[Dataset records]
****

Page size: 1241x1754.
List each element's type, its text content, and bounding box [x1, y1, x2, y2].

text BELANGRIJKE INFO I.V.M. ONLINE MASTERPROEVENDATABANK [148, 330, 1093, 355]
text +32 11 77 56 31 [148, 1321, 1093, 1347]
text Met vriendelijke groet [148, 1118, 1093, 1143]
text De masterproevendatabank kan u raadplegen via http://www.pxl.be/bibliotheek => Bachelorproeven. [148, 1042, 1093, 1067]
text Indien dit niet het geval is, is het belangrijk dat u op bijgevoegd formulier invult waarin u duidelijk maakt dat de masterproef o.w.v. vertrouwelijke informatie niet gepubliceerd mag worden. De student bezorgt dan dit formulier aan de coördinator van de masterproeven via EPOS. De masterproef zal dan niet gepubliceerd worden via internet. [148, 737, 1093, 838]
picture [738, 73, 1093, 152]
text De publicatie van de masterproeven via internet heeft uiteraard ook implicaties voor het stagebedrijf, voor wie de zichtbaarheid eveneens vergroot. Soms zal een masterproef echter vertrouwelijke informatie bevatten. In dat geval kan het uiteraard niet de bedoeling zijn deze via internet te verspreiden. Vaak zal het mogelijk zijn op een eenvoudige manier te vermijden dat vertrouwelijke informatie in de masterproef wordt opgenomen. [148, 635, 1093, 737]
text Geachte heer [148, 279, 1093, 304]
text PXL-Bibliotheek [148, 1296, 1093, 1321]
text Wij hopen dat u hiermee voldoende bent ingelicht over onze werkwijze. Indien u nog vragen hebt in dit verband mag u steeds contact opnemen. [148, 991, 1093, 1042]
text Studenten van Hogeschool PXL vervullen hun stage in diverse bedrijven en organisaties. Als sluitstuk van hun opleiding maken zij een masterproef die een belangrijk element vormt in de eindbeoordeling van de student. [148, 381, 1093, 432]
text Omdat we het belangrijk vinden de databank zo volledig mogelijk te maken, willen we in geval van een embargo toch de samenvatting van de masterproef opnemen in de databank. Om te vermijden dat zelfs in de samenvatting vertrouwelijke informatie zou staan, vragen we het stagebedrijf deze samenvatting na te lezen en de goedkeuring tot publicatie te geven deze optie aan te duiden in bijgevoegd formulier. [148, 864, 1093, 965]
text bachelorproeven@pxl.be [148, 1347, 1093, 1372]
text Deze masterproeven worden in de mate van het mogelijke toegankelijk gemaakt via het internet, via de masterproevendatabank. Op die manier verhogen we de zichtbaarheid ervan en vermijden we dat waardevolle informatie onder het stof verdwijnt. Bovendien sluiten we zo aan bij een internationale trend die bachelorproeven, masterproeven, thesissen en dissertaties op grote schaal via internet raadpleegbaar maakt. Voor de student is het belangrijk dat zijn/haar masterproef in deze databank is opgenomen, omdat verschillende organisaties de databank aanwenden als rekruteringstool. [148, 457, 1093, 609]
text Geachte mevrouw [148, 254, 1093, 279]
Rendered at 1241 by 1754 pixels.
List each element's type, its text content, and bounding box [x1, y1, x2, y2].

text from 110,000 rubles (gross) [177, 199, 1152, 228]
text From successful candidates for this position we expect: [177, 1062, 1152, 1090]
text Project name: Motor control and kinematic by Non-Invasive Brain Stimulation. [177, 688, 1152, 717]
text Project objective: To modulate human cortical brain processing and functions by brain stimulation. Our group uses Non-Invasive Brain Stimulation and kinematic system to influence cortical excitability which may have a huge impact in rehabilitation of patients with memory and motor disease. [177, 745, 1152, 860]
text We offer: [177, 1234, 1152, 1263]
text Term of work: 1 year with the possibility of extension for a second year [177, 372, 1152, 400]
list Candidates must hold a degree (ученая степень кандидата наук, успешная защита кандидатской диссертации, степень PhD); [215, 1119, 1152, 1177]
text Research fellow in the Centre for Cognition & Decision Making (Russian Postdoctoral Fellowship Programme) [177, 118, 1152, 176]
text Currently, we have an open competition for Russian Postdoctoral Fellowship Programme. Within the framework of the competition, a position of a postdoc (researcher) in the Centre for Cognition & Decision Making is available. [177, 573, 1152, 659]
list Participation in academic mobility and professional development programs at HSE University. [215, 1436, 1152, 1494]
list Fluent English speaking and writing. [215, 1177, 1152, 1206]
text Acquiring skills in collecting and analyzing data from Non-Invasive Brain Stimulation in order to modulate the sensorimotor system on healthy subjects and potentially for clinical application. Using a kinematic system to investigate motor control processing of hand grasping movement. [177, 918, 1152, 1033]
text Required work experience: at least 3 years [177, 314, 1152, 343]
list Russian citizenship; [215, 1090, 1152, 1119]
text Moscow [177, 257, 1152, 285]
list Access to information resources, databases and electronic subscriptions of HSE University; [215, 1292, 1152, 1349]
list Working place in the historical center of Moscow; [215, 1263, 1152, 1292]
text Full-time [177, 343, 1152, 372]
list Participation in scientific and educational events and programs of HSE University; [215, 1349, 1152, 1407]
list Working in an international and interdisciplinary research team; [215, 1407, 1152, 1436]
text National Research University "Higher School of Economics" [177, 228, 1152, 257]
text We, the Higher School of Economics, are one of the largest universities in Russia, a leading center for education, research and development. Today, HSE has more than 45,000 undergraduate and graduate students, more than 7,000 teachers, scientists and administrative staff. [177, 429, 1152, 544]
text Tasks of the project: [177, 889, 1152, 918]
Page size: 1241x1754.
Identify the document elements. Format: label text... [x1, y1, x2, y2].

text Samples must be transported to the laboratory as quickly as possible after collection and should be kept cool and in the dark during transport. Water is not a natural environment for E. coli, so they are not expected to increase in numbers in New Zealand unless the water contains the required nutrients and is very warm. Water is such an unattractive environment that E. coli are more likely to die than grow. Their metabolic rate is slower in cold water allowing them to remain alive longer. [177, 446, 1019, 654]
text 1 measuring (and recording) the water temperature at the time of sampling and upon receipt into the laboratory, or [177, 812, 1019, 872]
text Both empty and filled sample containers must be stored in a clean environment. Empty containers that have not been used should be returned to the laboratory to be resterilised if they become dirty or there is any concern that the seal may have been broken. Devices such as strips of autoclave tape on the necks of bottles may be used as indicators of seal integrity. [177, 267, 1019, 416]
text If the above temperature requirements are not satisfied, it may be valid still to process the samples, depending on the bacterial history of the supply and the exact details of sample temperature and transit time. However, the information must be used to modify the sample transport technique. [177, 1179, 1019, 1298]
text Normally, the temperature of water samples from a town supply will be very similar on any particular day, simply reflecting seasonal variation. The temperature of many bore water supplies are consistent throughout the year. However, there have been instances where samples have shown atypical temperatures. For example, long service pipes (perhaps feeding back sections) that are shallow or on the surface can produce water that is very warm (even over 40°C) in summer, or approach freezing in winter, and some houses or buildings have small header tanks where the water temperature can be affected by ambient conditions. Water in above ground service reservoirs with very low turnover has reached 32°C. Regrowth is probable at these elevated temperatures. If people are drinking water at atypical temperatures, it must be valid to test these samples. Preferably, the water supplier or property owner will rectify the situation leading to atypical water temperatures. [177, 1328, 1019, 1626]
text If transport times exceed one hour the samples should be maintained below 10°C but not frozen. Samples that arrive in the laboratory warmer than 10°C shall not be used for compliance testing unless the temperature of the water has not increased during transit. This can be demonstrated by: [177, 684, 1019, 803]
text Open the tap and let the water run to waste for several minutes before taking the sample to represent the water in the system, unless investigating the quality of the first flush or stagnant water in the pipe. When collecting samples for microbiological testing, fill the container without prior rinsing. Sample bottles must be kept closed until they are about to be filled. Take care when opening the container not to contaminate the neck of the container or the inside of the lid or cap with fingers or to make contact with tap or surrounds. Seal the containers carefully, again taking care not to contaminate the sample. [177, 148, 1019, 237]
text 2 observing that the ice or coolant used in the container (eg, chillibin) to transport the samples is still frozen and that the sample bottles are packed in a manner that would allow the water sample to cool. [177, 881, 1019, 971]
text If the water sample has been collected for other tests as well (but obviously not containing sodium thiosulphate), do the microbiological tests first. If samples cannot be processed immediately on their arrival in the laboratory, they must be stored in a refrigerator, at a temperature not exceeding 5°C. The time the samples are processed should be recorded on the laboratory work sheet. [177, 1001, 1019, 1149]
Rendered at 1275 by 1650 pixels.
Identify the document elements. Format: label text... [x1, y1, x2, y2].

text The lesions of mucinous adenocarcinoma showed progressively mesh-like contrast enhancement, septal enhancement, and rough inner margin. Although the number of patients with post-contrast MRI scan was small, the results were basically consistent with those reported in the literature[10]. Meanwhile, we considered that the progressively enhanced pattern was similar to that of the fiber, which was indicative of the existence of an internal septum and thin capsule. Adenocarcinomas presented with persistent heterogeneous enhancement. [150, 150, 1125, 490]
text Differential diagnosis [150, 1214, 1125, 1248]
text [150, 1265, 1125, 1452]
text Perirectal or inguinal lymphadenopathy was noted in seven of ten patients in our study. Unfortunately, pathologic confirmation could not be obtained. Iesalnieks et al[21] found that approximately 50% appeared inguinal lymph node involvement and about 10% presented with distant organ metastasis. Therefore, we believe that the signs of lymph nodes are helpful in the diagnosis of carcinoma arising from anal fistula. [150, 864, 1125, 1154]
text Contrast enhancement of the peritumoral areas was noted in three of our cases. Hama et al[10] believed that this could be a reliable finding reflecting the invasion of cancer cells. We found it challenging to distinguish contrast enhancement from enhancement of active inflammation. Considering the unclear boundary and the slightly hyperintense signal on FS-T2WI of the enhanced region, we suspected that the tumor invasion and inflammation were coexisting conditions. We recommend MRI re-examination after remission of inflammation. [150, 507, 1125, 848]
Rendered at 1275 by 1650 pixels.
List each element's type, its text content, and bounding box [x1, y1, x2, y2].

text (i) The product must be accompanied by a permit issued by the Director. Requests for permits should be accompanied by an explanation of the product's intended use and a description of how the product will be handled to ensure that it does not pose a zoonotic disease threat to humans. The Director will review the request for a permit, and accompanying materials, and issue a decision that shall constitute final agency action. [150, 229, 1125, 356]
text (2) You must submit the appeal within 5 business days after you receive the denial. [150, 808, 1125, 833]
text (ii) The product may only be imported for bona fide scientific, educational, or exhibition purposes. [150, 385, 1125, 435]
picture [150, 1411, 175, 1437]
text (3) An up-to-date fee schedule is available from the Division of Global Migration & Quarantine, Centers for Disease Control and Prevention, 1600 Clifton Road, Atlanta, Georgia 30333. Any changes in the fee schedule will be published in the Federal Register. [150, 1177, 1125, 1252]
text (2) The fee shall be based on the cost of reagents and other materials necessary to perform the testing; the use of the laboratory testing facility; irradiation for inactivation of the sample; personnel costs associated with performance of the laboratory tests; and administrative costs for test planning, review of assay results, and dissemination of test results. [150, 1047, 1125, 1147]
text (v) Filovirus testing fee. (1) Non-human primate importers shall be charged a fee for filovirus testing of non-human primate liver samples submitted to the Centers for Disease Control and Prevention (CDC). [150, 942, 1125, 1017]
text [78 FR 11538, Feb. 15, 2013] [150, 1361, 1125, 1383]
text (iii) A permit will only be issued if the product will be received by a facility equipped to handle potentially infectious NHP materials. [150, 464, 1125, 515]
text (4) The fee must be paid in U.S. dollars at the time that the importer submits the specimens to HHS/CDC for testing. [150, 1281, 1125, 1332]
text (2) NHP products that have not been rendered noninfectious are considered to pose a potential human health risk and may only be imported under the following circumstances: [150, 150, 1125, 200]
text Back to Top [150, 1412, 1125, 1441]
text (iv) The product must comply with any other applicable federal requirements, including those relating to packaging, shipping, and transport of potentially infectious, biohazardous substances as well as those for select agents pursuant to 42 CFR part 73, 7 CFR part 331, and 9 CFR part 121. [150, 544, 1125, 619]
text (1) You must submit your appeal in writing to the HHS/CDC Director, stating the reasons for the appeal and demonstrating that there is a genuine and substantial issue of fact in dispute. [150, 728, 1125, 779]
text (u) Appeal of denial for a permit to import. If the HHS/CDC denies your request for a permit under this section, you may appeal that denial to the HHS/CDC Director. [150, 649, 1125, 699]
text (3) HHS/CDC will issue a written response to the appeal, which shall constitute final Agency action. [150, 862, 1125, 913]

****

**GOAL OF THE EXERCISE**
All lines carrying the word "presented" must be copied from the data above.

**ANSWER BOX**
text The lesions of mucinous adenocarcinoma showed progressively mesh-like contrast enhancement, septal enhancement, and rough inner margin. Although the number of patients with post-contrast MRI scan was small, the results were basically consistent with those reported in the literature[10]. Meanwhile, we considered that the progressively enhanced pattern was similar to that of the fiber, which was indicative of the existence of an internal septum and thin capsule. Adenocarcinomas presented with persistent heterogeneous enhancement. [150, 150, 1125, 490]
text Perirectal or inguinal lymphadenopathy was noted in seven of ten patients in our study. Unfortunately, pathologic confirmation could not be obtained. Iesalnieks et al[21] found that approximately 50% appeared inguinal lymph node involvement and about 10% presented with distant organ metastasis. Therefore, we believe that the signs of lymph nodes are helpful in the diagnosis of carcinoma arising from anal fistula. [150, 864, 1125, 1154]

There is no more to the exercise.